Pool stuck on export

nemesis1782

Contributor
Joined
Mar 2, 2021
Messages
105
Hi,

I had an issue with a pool which I did not have in active use and anything on it is not important atm. A disk has a number of ZF Errors.

So I tried removing the offending disk from the pool. I got the error that it's not possible to remove the disk on the current state.

So I decided I'll remove the pool and just rebuild it. Since the dataset that is on it no longer showed up.

Now removing the pool is stuck. Probably due to something I did. How do I figure out what the issue is and what to do to resolve it. The UI is EXTREMELY lacking in the information department. There seem to be few useful logs as far as I can find.

Can anyone point me to where to look and/or how to resolve it. Although a solution to the issue would be nice I would prefer to know how to figure out what the actual issue is so I can debug and resolve future issues myself.

Thank you in advanced,

Davy Vaessen
 

PhilD13

Patron
Joined
Sep 18, 2020
Messages
203
You might already know this or have done all this in your troubleshooting but take this carefully as you could really mess things up..... I will give you my thoughts. I believe at this point the errors on the pool are preventing you from exporting it or doing any other operations on it. You may have had snapshots and datasets still referencing the pool at time of failure and so zfs is not letting you at this point do anything because of the issues. To zfs it is unknown if there is any data left. The export command will attempt to unmount any mounted file systems within the pool before continuing but it . If drives are unavailable at the time of export, then they cannot be identified as cleanly exported. If one of these drives is later attached to a system it would appear as “potentially active.” If ZFS thinks volumes are active in the pool, the pool cannot be exported, even with the -f option.

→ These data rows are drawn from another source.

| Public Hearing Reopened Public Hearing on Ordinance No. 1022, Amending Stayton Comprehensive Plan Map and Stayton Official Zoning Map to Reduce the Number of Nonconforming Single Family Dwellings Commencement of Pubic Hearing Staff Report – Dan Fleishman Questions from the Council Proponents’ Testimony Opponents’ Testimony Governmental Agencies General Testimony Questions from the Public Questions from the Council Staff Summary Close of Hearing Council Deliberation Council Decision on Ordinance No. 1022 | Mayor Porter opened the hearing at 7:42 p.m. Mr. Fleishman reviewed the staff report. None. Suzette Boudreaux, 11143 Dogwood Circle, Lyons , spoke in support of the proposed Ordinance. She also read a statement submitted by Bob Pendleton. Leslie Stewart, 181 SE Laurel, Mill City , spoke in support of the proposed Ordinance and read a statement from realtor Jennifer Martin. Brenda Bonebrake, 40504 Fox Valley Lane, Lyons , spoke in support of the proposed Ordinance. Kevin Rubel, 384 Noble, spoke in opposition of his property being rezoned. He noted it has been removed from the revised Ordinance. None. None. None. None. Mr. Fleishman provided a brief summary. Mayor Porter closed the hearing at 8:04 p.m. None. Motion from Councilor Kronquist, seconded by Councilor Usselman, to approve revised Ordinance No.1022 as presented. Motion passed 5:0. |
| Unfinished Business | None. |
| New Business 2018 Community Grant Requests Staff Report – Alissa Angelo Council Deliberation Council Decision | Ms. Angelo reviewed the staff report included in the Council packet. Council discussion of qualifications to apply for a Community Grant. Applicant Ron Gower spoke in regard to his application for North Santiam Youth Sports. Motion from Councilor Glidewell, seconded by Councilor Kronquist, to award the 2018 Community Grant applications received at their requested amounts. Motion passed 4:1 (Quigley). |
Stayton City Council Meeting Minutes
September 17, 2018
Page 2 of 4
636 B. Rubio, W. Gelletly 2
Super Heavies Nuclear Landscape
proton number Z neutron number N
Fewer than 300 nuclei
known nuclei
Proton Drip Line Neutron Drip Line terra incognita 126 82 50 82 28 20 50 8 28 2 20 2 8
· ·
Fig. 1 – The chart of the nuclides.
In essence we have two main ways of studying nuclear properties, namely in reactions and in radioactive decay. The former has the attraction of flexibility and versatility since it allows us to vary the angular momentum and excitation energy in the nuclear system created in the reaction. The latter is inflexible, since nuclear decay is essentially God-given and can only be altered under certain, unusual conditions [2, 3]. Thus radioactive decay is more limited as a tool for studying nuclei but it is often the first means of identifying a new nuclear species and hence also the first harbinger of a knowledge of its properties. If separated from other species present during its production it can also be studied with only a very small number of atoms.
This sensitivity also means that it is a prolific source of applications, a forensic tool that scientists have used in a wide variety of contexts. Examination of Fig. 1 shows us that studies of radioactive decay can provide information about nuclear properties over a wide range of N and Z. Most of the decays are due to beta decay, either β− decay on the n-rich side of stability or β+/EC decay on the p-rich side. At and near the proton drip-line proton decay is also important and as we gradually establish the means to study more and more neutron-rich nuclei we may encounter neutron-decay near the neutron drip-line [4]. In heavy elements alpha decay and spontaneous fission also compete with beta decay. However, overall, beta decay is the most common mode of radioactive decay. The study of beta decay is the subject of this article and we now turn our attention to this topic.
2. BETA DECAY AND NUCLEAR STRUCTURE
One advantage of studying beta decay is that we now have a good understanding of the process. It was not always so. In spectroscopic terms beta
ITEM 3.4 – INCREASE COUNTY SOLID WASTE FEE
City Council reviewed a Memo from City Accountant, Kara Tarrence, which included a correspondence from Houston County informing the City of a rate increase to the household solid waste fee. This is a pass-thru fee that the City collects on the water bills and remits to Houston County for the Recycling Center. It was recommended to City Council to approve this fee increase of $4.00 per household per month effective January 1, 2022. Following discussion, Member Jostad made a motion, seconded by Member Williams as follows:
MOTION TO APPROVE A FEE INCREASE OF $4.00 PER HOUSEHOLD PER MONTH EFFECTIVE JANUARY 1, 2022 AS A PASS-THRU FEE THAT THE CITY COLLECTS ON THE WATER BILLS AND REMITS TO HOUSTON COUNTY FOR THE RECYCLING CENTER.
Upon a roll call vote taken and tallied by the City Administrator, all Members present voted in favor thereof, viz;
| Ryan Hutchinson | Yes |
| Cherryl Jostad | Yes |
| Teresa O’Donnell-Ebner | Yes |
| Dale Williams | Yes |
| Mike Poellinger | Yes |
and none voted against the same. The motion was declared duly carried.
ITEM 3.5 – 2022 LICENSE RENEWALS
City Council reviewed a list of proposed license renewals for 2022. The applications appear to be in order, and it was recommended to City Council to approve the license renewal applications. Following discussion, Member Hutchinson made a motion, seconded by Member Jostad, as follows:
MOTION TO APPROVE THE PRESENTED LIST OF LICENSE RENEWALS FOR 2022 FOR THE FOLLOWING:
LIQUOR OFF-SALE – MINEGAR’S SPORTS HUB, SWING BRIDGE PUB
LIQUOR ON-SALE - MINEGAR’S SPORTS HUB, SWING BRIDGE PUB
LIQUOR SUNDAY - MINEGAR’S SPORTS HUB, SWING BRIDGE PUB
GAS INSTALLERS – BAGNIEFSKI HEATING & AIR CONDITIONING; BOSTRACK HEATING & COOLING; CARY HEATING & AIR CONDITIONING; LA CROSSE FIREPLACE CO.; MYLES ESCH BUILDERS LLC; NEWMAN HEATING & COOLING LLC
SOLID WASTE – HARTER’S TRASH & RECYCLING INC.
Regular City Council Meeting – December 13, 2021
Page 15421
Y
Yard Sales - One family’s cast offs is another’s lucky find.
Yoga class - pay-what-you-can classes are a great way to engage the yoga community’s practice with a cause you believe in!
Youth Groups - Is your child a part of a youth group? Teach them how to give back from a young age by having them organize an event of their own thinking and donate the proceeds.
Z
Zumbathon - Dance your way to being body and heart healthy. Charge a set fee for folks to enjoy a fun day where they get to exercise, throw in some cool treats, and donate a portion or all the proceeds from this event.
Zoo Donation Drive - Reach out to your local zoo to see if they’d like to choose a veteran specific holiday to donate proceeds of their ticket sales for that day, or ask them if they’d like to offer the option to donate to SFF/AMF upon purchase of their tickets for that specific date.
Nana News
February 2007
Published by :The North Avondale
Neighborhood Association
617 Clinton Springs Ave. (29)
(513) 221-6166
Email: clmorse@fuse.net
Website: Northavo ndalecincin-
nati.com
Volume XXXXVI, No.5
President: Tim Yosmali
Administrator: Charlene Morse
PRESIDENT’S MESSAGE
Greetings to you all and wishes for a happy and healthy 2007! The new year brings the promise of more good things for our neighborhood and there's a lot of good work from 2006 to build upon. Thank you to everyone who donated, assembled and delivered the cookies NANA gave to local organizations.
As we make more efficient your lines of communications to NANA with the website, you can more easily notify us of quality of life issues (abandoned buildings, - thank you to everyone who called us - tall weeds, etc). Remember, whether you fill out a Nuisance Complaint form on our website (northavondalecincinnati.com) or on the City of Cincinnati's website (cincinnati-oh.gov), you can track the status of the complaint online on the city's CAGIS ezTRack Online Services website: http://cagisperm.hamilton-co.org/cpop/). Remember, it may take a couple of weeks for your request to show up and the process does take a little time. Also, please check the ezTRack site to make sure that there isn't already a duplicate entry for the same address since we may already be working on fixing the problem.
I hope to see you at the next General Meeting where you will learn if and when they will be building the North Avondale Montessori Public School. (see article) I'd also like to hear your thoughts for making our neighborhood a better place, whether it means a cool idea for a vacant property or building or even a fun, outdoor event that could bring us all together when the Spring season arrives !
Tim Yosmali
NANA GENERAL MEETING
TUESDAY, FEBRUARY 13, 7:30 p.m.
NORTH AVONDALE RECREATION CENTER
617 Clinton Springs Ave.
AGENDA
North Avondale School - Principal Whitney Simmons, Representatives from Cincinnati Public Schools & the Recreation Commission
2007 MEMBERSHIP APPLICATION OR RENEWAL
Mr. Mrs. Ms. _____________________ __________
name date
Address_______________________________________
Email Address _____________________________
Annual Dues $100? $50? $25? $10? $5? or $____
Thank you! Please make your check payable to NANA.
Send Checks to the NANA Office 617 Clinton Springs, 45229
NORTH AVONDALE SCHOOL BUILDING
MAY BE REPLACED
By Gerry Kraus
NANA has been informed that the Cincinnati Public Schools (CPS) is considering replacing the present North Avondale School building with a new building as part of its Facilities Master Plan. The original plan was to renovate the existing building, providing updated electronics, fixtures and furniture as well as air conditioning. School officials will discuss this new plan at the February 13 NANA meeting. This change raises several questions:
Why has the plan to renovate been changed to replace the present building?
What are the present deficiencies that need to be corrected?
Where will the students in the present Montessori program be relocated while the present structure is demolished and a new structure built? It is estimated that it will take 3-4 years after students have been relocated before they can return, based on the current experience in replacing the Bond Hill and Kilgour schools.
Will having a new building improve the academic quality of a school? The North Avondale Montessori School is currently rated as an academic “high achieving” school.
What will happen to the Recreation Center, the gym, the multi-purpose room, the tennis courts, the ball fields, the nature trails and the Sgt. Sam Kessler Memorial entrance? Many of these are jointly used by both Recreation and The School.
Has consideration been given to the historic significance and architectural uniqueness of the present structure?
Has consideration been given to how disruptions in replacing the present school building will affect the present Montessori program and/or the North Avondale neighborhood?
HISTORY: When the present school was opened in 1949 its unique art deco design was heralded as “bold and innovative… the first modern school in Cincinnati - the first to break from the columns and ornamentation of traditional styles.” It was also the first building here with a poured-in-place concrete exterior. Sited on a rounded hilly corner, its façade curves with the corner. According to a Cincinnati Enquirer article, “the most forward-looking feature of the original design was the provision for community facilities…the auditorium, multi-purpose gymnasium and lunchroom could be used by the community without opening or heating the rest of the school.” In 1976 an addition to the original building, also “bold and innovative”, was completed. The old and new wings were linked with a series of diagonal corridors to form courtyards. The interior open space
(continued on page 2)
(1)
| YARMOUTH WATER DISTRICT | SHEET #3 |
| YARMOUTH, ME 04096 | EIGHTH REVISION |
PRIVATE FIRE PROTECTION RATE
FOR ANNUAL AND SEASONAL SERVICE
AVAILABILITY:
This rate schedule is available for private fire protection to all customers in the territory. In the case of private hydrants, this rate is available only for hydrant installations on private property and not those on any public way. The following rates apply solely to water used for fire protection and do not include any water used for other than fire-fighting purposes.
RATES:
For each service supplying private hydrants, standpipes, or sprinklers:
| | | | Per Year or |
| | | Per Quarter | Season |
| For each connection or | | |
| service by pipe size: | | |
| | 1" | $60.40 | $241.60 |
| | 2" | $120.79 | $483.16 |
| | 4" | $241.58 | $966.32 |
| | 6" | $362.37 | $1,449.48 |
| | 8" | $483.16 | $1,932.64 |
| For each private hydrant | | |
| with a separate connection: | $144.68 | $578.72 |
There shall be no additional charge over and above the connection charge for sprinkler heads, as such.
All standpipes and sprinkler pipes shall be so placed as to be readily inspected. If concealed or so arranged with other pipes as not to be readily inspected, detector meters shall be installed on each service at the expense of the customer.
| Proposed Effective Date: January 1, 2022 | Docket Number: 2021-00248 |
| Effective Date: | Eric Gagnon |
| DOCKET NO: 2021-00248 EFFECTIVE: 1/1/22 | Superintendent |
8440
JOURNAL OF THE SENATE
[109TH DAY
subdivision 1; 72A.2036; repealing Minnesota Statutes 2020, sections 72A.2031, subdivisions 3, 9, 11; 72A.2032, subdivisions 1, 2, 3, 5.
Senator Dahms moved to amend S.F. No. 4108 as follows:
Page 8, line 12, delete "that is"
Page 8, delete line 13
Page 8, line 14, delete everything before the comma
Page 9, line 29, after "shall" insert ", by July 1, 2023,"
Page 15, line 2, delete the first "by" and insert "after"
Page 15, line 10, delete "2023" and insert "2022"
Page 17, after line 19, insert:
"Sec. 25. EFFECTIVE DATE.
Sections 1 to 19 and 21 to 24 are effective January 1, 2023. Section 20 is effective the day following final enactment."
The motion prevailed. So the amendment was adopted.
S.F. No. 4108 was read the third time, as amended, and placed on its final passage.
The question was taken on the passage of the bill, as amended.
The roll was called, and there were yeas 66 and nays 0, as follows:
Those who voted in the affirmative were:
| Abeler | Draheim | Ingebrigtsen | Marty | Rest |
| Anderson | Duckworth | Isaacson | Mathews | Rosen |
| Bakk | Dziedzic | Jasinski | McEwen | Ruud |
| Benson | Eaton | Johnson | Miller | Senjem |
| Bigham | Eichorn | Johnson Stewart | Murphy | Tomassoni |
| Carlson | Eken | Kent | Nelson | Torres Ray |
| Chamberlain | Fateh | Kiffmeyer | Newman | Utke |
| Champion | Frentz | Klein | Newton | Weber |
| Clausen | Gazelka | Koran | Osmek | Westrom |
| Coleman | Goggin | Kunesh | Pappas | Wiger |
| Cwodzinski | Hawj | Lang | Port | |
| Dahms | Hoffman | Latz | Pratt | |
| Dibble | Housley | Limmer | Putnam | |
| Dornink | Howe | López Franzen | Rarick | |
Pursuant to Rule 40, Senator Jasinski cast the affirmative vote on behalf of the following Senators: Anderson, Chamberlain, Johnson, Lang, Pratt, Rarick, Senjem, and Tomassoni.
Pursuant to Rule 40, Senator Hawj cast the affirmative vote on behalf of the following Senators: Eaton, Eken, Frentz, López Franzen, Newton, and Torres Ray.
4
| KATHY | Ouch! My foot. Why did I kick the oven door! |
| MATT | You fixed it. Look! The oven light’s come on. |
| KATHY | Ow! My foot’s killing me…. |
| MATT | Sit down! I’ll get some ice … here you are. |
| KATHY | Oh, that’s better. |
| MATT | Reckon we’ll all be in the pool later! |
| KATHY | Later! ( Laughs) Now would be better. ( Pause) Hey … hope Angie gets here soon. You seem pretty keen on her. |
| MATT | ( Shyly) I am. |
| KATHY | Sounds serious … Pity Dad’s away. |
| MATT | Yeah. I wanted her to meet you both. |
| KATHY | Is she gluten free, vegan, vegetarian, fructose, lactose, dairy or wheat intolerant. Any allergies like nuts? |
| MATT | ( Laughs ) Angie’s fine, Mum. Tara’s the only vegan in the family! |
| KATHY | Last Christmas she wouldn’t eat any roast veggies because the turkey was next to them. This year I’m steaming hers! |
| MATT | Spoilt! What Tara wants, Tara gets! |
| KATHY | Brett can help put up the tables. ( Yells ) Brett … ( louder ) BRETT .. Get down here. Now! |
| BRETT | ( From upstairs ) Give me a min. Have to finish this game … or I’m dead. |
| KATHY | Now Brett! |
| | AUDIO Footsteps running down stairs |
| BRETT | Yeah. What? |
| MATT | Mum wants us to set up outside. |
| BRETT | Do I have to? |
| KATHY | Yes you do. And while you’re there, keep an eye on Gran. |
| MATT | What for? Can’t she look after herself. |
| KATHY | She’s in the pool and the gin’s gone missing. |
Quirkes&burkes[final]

Maybe someone has a better idea but this is probably the way I would approach it.
First make sure your other data on the system is safe and backed up.

You could put the bad disk back in and if the pool in question shows up then try to offline the bad disk and then replace the failed disk with a good one and go from there to try to save the pool. If you get a good pool, then export it. If you get a pool where you can remove datasets, shares, snaps etc. do it, then try either fixing it or exporting it. This would give you an opportunity to try to figure out how it got this way and how to prevent it in the future.

Since the data is not anything important and the pool may not show up anymore at this point, you may find you need go to the command line to force a destroy operation on the bad zfs pool to get rid of it. If you do decide to do this, make very sure you have the correct pool to destroy and any other data on the system safely backed up. The force option (the don't care, do it anyway option) would be necessary because the pool cannot be opened, so it is unknown to zfs if data is still there.
 

nemesis1782

Contributor
Joined
Mar 2, 2021
Messages
105
You might already know this or have done all this in your troubleshooting but take this carefully as you could really mess things up.....
I'm aware. The pool is empty though so no real danger there and there is no data on the server yet that may not be lost.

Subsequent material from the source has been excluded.